A landowner owes a licensee the duty to refrain from injuring him or her through willful or wanton conduct. Lively v. Libbey Mem. Physical Med. Ctr., Inc. supra; King v. Jackson, 302 Ark. 540, 790 S.W.2d 904 (1990); Baldwin v. Mosley, 295 Ark. 285, *43 748 S.W.2d 146 (1988). To constitute willful or wanton conduct, there must be a course of action which shows a deliberate intention to harm or utter indifference to, or conscious disregard of, the safety of others. If, however, a landowner discovers a licensee is in peril, he or she has a duty of ordinary care to avoid injury to the licensee. The duty takes the form of warning a licensee of hidden dangers if the licensee does not know or have reason to know of the conditions or risks involved. Lively v. Libbey Mem. Physical Med. Ctr., Inc., supra; King v. Jackson, supra. None of these descriptions of conduct applies to the Lawsons, given the evidence before the Trial Court.3. Attractive nuisance
One who maintains upon one's premises a condition, instrumentality, machine, or other agency which is dangerous to children of tender years by reason of their inability to appreciate the peril, and which may reasonably be expected to attract children of tender years to the premises, is under a duty to exercise reasonable care to protect them against the dangers of the attraction.
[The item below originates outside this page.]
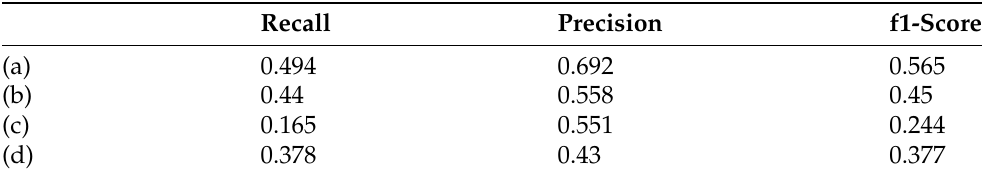
Figure 9. F1-score of segmentation result over ten videos for segmentation with windowing ( a ), auto- matic segmentation ( b ), segmentation by Dukler et al. ( c ) and segmentation by Corinzia et al. ( d ). Table 4. Average recall, precision and f1-score using segmentation with windowing (a), automatic segmentation (b), segmentation by Dukler et al. (c) and segmentation by Corinzia et al.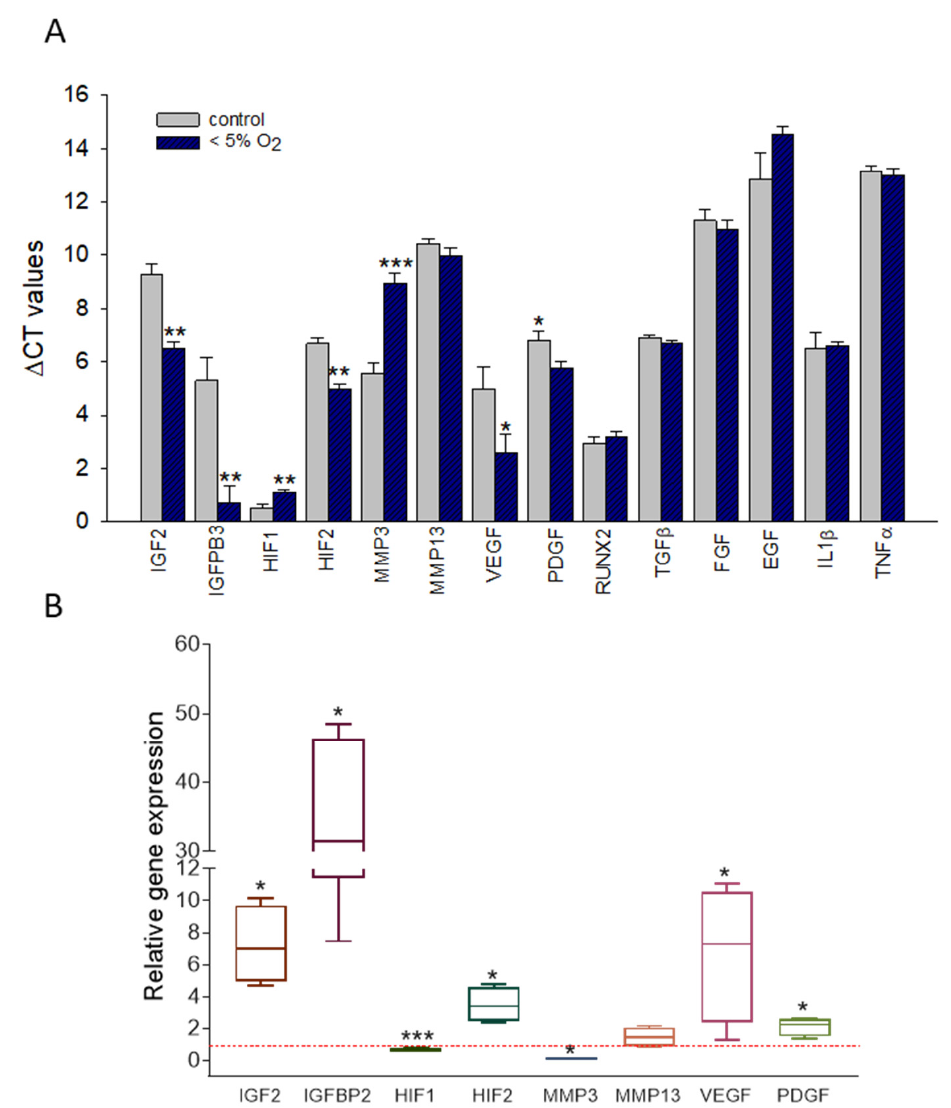
Figure 4. Evaluation of hypoxia induced changes in expression within the chondrocyte test system. The bar chart represents the averaged ∆ CT values of specific targets under normoxic and hypoxic conditions ( A ). Statistically significant differences, evaluated by the Student’s t -test, are labeled (*: p < 0.05; **: p < 0.01; ***: p < 0.001). Detailed picture of the change in expression induced by O 2 depletion as ratio (2 − ∆∆ Ct ) is given within a boxplot–calibrators were cells under normoxic conditions ( B ). Statistical difference was evaluated by the Mann–Whitney Rank Sum Test; *: p = 0.029, ***: p < 0.001. n = 4, measures is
See Cooper, Adm'r v. Diesel Service Et. Al., 254 Ark. 743, 496 S.W.2d 383 (1973). That is the "attractive nuisance doctrine" which was effectively pleaded in Mr. Bader's complaint but not addressed in the summary judgment motion or the Trial Court's ruling. Mr. Bader asks that we remand the case for consideration of that point. We decline to do so.
In his response to the Lawsons' summary judgment motion, Mr. Bader addressed only the matter of Jennifer's status as a licensee or invitee and his allegation that the Lawsons were negligent in failure to supervise the children using the trampoline. No reference to the attractive nuisance doctrine appears.
In Oglesby v. Baptist Medical Sys., 319 Ark. 280, 891 S.W.2d 48 (1995), Ms. Oglesby alleged medical malpractice and battery resulting from an injection she was given, but which had not been prescribed for her, while she was a patient in the defendant hospital. Motions for partial summary judgment addressing the malpractice claim were granted and the case "dismissed" without consideration of the battery claim. Refusing Ms. Oglesby's request that the case be remanded for consideration of the battery claim we said:Common sense but also judicial economy dictate such a result in light of the fact that this issue could have been readily resolved by timely motion to the trial court. Because no effort was made by Oglesby to move to obtain a ruling from the trial court based on its seeming failure to hear and determine the battery claim, we consider the issue waived. Parmley v. Moose, 317 Ark. 52, 876 S.W.2d 243 (1994).
By failing to raise the attractive nuisance claim in the context of the summary judgment motion and response, Mr. Bader waived it.